Exported package interface

// In package mypkg/api.go:
package mypkg

// Public surface:
type Server struct {
    addr string                                   // unexported field
}

func New(addr string) *Server {
    return &Server{addr: addr}
}

func (s *Server) Start() error {
    return s.start()
}

// Private helpers:
func (s *Server) start() error {
    // ...
}

func helper() string {
    // ...
}

The discipline keeps the public API small; helpers and internal state are unexported.

Avoiding circular imports

Go does not admit circular imports. If package a imports b, then b cannot import a, even transitively. The conventional defences:

  • Move shared types to a separate package (often called types, core, or model).
  • Use interfacesb defines an interface; a provides the implementation; b consumes the interface without importing a.
  • Restructure — circular imports often indicate that the boundary is in the wrong place.

Init for registration

package myformat

import "encoding/registry"

func init() {
    registry.Register("myformat", parse, format)
}

The pattern is conventional for plug-in style architectures (image formats, database drivers, file format support).

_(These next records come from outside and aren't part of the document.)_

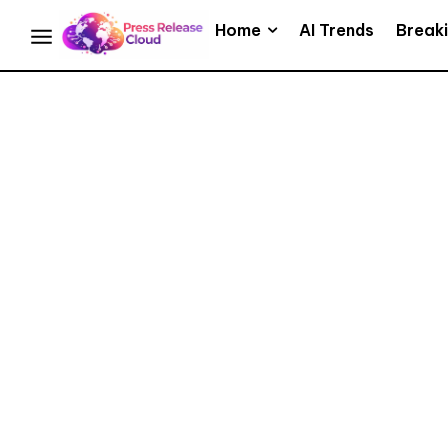
Home
AI Trends
Break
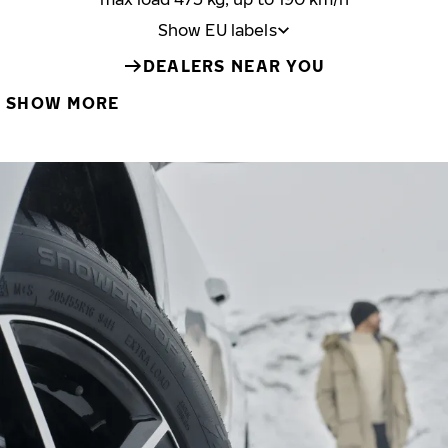
Show EU labels
DEALERS NEAR YOU
SHOW MORE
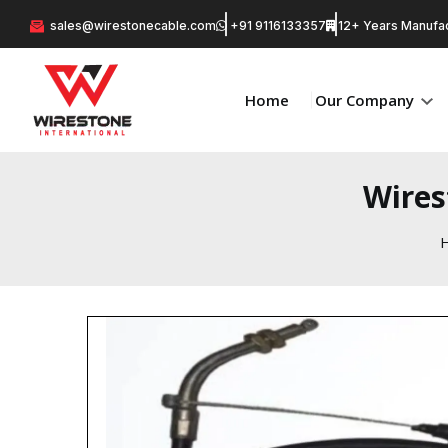
sales@wirestonecable.com
+91 9116133357
12+ Years Manufac
Home
Our Company
Wires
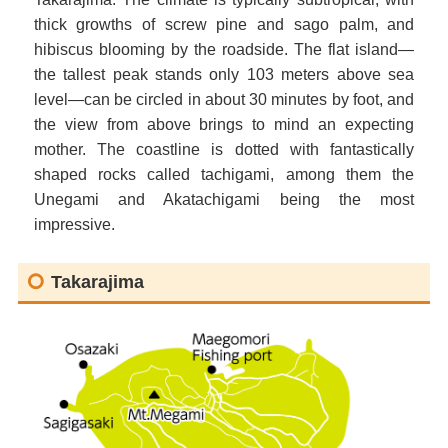
thick growths of screw pine and sago palm, and
hibiscus blooming by the roadside. The flat island—
the tallest peak stands only 103 meters above sea
level—can be circled in about 30 minutes by foot, and
the view from above brings to mind an expecting
mother. The coastline is dotted with fantastically
shaped rocks called tachigami, among them the
Unegami and Akatachigami being the most
impressive.
Takarajima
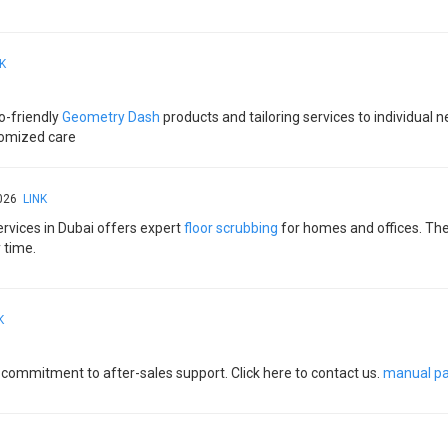
K
o-friendly
Geometry Dash
products and tailoring services to individual
tomized care​
2026
LINK
rvices in Dubai offers expert
floor scrubbing
for homes and offices. The
 time.
K
d commitment to after-sales support. Click here to contact us.
manual pa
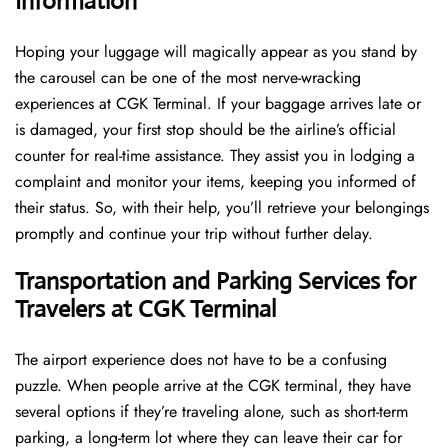
Information
Hoping​‍​‌‍​‍‌​‍​‌‍​‍‌ your luggage will magically appear as you stand by
the carousel can be one of the most nerve-wracking
experiences at CGK Terminal. If your baggage arrives late or
is damaged, your first stop should be the airline’s official
counter for real-time assistance. They assist you in lodging a
complaint and monitor your items, keeping you informed of
their status. So, with their help, you’ll retrieve your belongings
promptly and continue your trip without further delay.
Transportation and Parking Services for
Travelers at CGK Terminal
The airport experience does not have to be a confusing
puzzle. When people arrive at the CGK terminal, they have
several options if they’re traveling alone, such as short-term
parking, a long-term lot where they can leave their car for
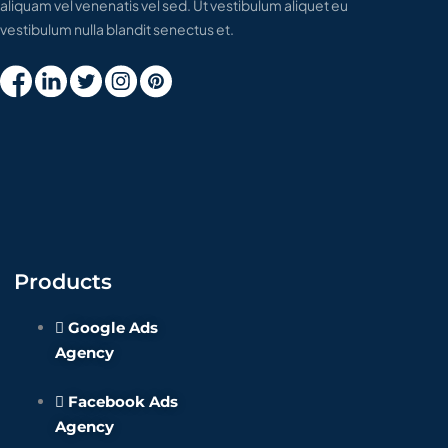
aliquam vel venenatis vel sed. Ut vestibulum aliquet eu
vestibulum nulla blandit senectus et.
Products
Google Ads
Agency
Facebook Ads
Agency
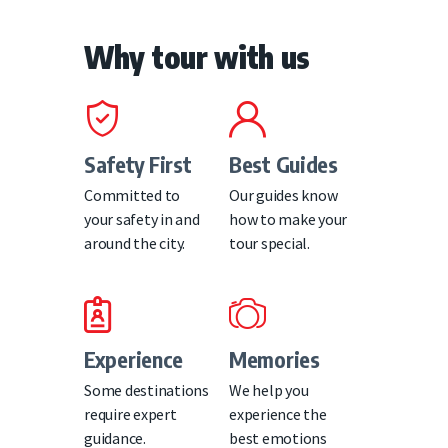
Why tour with us
Safety First
Best Guides
Committed to
Our guides know
your safety in and
how to make your
around the city.
tour special.
Experience
Memories
Some destinations
We help you
require expert
experience the
guidance.
best emotions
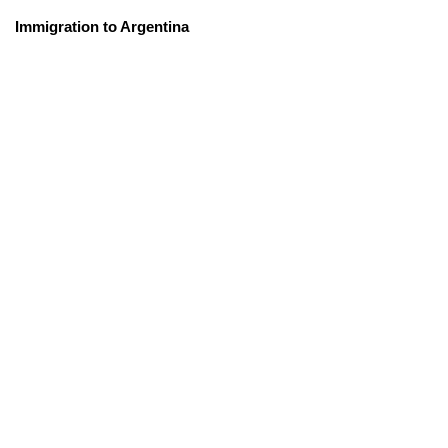
Immigration to Argentina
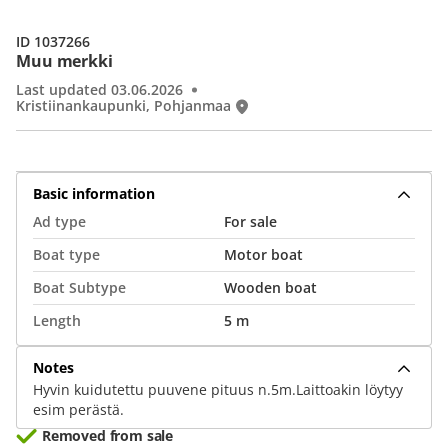
ID 1037266
Muu merkki
Last updated 03.06.2026
Kristiinankaupunki, Pohjanmaa
Basic information
Ad type
For sale
Boat type
Motor boat
Boat Subtype
Wooden boat
Length
5 m
Notes
Hyvin kuidutettu puuvene pituus n.5m.Laittoakin löytyy
esim perästä.
Removed from sale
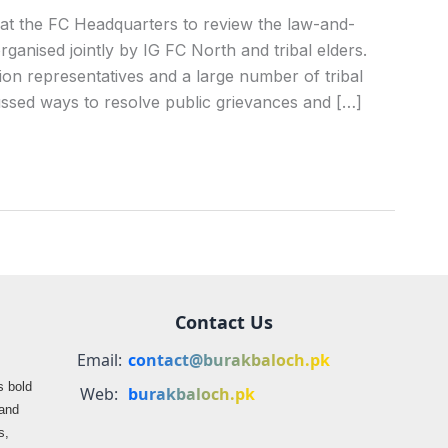
at the FC Headquarters to review the law-and-
rganised jointly by IG FC North and tribal elders.
tion representatives and a large number of tribal
cussed ways to resolve public grievances and […]
Contact Us
Email:
contact@burakbaloch.pk
s bold
Web:
burakbaloch.pk
 and
s,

A note on the conventional discipline

The contemporary Go scope advice:

  • One package per directory — the language requires it.
  • Capitalise to export — the convention is enforced.
  • Group imports — standard library, third-party, internal.
  • Use internal/ for private packages.
  • Avoid circular imports — restructure or use interfaces.
  • Use init sparingly — prefer explicit initialisation.
  • Keep the public API small — unexport helpers freely.
  • Use modulesgo.mod is the boundary.

The combination — directory-as-package, capitalisation-based exports, explicit imports with grouped layout, modules and internal/ for boundaries, init for plug-in registration — is the substance of Go’s package and scope model. The discipline produces clear, navigable code with substantial structural guidance.